_TASK DIRECTIONS_
Copying nothing before it, reproduce the line that holds "framed print [248,182,309,243]" and every line after it in the data, exactly.

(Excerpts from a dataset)
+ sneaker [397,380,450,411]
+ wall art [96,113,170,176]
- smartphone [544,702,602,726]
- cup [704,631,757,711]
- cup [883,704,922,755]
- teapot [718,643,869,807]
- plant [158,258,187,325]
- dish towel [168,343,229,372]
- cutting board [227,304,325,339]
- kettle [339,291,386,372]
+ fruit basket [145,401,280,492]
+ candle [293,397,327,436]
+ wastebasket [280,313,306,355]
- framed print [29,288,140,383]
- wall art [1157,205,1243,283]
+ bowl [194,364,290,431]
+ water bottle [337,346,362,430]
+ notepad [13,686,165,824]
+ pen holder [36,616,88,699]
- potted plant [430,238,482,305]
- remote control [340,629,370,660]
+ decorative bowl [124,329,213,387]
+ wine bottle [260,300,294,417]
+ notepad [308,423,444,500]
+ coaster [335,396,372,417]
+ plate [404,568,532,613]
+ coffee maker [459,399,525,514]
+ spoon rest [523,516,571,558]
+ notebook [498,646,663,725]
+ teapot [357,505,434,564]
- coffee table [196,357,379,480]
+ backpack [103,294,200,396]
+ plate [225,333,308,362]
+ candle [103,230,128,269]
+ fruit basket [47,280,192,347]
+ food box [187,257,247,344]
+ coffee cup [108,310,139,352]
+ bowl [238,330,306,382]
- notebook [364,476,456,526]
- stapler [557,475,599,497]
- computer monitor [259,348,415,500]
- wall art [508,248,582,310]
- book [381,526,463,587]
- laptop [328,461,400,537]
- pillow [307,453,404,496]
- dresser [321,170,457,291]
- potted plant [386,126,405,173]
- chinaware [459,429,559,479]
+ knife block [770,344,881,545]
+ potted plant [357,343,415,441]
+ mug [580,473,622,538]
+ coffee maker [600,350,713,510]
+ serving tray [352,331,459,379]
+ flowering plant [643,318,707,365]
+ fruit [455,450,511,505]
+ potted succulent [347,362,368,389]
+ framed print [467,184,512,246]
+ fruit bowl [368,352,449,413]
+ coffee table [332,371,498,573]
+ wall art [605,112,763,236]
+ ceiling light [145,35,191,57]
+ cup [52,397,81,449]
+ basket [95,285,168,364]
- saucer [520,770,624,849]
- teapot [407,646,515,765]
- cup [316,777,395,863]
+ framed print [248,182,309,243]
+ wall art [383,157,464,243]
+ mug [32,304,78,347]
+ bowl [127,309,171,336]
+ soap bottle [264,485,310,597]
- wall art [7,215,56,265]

_REPLY TO THE EXERCISE_
+ framed print [248,182,309,243]
+ wall art [383,157,464,243]
+ mug [32,304,78,347]
+ bowl [127,309,171,336]
+ soap bottle [264,485,310,597]
- wall art [7,215,56,265]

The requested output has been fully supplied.